Data provided:
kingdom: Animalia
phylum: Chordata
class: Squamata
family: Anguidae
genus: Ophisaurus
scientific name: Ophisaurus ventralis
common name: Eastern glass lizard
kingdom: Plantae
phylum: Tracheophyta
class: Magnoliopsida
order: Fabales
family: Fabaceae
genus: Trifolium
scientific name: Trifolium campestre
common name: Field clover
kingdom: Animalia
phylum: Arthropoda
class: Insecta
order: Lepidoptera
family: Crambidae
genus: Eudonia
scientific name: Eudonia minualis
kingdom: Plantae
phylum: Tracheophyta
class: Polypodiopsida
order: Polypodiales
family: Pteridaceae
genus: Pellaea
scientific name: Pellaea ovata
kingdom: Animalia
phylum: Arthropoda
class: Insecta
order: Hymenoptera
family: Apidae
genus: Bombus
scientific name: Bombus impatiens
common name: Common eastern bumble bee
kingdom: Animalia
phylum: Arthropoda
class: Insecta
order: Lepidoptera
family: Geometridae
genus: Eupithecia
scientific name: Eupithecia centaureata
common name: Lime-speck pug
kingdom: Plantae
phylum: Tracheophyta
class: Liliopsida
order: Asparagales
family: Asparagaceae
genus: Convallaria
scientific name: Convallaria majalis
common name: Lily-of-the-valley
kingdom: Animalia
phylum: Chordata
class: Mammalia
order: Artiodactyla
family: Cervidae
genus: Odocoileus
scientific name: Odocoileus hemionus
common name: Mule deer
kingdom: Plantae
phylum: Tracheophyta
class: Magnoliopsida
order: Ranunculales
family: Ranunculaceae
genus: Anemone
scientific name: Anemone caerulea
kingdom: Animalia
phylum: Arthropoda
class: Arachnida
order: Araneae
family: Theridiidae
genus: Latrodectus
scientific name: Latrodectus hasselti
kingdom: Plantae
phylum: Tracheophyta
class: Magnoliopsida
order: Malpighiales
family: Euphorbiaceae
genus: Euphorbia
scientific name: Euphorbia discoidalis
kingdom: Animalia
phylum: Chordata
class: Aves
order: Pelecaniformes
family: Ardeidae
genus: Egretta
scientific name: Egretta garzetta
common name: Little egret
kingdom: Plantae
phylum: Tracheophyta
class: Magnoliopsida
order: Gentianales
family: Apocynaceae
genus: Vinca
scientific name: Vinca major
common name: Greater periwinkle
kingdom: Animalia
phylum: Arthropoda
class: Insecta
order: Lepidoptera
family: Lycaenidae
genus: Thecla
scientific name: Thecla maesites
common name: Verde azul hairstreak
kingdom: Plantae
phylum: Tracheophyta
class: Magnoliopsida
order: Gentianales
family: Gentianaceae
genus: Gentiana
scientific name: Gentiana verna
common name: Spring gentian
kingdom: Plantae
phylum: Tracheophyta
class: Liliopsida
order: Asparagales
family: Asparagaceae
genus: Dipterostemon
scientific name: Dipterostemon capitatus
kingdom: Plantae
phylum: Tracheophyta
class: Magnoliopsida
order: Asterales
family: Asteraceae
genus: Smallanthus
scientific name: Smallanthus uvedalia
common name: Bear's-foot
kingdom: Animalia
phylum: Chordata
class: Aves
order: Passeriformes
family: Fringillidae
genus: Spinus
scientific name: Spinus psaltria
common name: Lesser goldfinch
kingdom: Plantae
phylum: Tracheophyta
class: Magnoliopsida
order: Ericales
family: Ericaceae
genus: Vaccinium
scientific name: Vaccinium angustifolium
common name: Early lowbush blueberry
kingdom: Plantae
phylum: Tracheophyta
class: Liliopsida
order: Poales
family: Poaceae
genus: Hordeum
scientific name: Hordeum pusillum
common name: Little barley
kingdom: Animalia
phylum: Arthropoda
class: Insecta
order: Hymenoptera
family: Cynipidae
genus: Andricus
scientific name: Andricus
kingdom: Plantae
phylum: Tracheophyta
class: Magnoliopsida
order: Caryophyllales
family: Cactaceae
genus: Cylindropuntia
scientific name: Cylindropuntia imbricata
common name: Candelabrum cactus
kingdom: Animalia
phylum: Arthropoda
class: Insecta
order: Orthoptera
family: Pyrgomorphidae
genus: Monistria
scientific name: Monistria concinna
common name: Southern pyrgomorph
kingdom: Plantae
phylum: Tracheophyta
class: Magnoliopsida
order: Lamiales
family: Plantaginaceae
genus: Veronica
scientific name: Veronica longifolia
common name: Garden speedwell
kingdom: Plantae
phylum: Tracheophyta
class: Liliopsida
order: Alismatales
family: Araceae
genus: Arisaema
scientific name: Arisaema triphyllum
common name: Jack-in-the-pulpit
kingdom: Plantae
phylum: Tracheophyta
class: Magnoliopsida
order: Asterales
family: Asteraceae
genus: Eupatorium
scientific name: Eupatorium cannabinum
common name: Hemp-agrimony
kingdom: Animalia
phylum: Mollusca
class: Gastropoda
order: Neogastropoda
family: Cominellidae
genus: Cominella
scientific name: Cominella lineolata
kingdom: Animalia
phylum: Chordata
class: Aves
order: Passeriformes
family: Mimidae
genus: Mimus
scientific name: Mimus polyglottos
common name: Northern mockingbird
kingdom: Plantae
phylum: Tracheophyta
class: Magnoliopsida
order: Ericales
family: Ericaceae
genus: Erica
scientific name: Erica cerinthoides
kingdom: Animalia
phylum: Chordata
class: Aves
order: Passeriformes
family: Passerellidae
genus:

Written instruction: Reproduce every line of the records above word for word, in the same order.

Full answer:
kingdom: Animalia
phylum: Chordata
class: Squamata
family: Anguidae
genus: Ophisaurus
scientific name: Ophisaurus ventralis
common name: Eastern glass lizard
kingdom: Plantae
phylum: Tracheophyta
class: Magnoliopsida
order: Fabales
family: Fabaceae
genus: Trifolium
scientific name: Trifolium campestre
common name: Field clover
kingdom: Animalia
phylum: Arthropoda
class: Insecta
order: Lepidoptera
family: Crambidae
genus: Eudonia
scientific name: Eudonia minualis
kingdom: Plantae
phylum: Tracheophyta
class: Polypodiopsida
order: Polypodiales
family: Pteridaceae
genus: Pellaea
scientific name: Pellaea ovata
kingdom: Animalia
phylum: Arthropoda
class: Insecta
order: Hymenoptera
family: Apidae
genus: Bombus
scientific name: Bombus impatiens
common name: Common eastern bumble bee
kingdom: Animalia
phylum: Arthropoda
class: Insecta
order: Lepidoptera
family: Geometridae
genus: Eupithecia
scientific name: Eupithecia centaureata
common name: Lime-speck pug
kingdom: Plantae
phylum: Tracheophyta
class: Liliopsida
order: Asparagales
family: Asparagaceae
genus: Convallaria
scientific name: Convallaria majalis
common name: Lily-of-the-valley
kingdom: Animalia
phylum: Chordata
class: Mammalia
order: Artiodactyla
family: Cervidae
genus: Odocoileus
scientific name: Odocoileus hemionus
common name: Mule deer
kingdom: Plantae
phylum: Tracheophyta
class: Magnoliopsida
order: Ranunculales
family: Ranunculaceae
genus: Anemone
scientific name: Anemone caerulea
kingdom: Animalia
phylum: Arthropoda
class: Arachnida
order: Araneae
family: Theridiidae
genus: Latrodectus
scientific name: Latrodectus hasselti
kingdom: Plantae
phylum: Tracheophyta
class: Magnoliopsida
order: Malpighiales
family: Euphorbiaceae
genus: Euphorbia
scientific name: Euphorbia discoidalis
kingdom: Animalia
phylum: Chordata
class: Aves
order: Pelecaniformes
family: Ardeidae
genus: Egretta
scientific name: Egretta garzetta
common name: Little egret
kingdom: Plantae
phylum: Tracheophyta
class: Magnoliopsida
order: Gentianales
family: Apocynaceae
genus: Vinca
scientific name: Vinca major
common name: Greater periwinkle
kingdom: Animalia
phylum: Arthropoda
class: Insecta
order: Lepidoptera
family: Lycaenidae
genus: Thecla
scientific name: Thecla maesites
common name: Verde azul hairstreak
kingdom: Plantae
phylum: Tracheophyta
class: Magnoliopsida
order: Gentianales
family: Gentianaceae
genus: Gentiana
scientific name: Gentiana verna
common name: Spring gentian
kingdom: Plantae
phylum: Tracheophyta
class: Liliopsida
order: Asparagales
family: Asparagaceae
genus: Dipterostemon
scientific name: Dipterostemon capitatus
kingdom: Plantae
phylum: Tracheophyta
class: Magnoliopsida
order: Asterales
family: Asteraceae
genus: Smallanthus
scientific name: Smallanthus uvedalia
common name: Bear's-foot
kingdom: Animalia
phylum: Chordata
class: Aves
order: Passeriformes
family: Fringillidae
genus: Spinus
scientific name: Spinus psaltria
common name: Lesser goldfinch
kingdom: Plantae
phylum: Tracheophyta
class: Magnoliopsida
order: Ericales
family: Ericaceae
genus: Vaccinium
scientific name: Vaccinium angustifolium
common name: Early lowbush blueberry
kingdom: Plantae
phylum: Tracheophyta
class: Liliopsida
order: Poales
family: Poaceae
genus: Hordeum
scientific name: Hordeum pusillum
common name: Little barley
kingdom: Animalia
phylum: Arthropoda
class: Insecta
order: Hymenoptera
family: Cynipidae
genus: Andricus
scientific name: Andricus
kingdom: Plantae
phylum: Tracheophyta
class: Magnoliopsida
order: Caryophyllales
family: Cactaceae
genus: Cylindropuntia
scientific name: Cylindropuntia imbricata
common name: Candelabrum cactus
kingdom: Animalia
phylum: Arthropoda
class: Insecta
order: Orthoptera
family: Pyrgomorphidae
genus: Monistria
scientific name: Monistria concinna
common name: Southern pyrgomorph
kingdom: Plantae
phylum: Tracheophyta
class: Magnoliopsida
order: Lamiales
family: Plantaginaceae
genus: Veronica
scientific name: Veronica longifolia
common name: Garden speedwell
kingdom: Plantae
phylum: Tracheophyta
class: Liliopsida
order: Alismatales
family: Araceae
genus: Arisaema
scientific name: Arisaema triphyllum
common name: Jack-in-the-pulpit
kingdom: Plantae
phylum: Tracheophyta
class: Magnoliopsida
order: Asterales
family: Asteraceae
genus: Eupatorium
scientific name: Eupatorium cannabinum
common name: Hemp-agrimony
kingdom: Animalia
phylum: Mollusca
class: Gastropoda
order: Neogastropoda
family: Cominellidae
genus: Cominella
scientific name: Cominella lineolata
kingdom: Animalia
phylum: Chordata
class: Aves
order: Passeriformes
family: Mimidae
genus: Mimus
scientific name: Mimus polyglottos
common name: Northern mockingbird
kingdom: Plantae
phylum: Tracheophyta
class: Magnoliopsida
order: Ericales
family: Ericaceae
genus: Erica
scientific name: Erica cerinthoides
kingdom: Animalia
phylum: Chordata
class: Aves
order: Passeriformes
family: Passerellidae
genus:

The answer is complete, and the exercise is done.